» Task item
Every entry must appear in the answer exactly as it does here.

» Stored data
━━━━━━━━━━

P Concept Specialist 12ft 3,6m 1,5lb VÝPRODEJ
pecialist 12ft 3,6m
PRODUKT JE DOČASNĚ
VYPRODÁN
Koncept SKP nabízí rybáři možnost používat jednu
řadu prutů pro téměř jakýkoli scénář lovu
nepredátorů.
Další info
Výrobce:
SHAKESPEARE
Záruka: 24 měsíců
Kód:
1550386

━━━━━━━━━━

» Written solution
P Concept Specialist 12ft 3,6m 1,5lb VÝPRODEJ
pecialist 12ft 3,6m
PRODUKT JE DOČASNĚ
VYPRODÁN
Koncept SKP nabízí rybáři možnost používat jednu
řadu prutů pro téměř jakýkoli scénář lovu
nepredátorů.
Další info
Výrobce:
SHAKESPEARE
Záruka: 24 měsíců
Kód:
1550386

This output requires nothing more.